» WORK ITEM:
Reproduce every line of the records below verbatim, keeping the original characters and line order.

» SUPPLIED RECORDS:
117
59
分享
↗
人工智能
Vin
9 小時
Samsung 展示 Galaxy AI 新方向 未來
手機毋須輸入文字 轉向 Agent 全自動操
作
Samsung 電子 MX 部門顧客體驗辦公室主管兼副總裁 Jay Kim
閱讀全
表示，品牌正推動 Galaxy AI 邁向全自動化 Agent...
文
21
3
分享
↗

» OUTPUT FOR THIS TASK:
117
59
分享
↗
人工智能
Vin
9 小時
Samsung 展示 Galaxy AI 新方向 未來
手機毋須輸入文字 轉向 Agent 全自動操
作
Samsung 電子 MX 部門顧客體驗辦公室主管兼副總裁 Jay Kim
閱讀全
表示，品牌正推動 Galaxy AI 邁向全自動化 Agent...
文
21
3
分享
↗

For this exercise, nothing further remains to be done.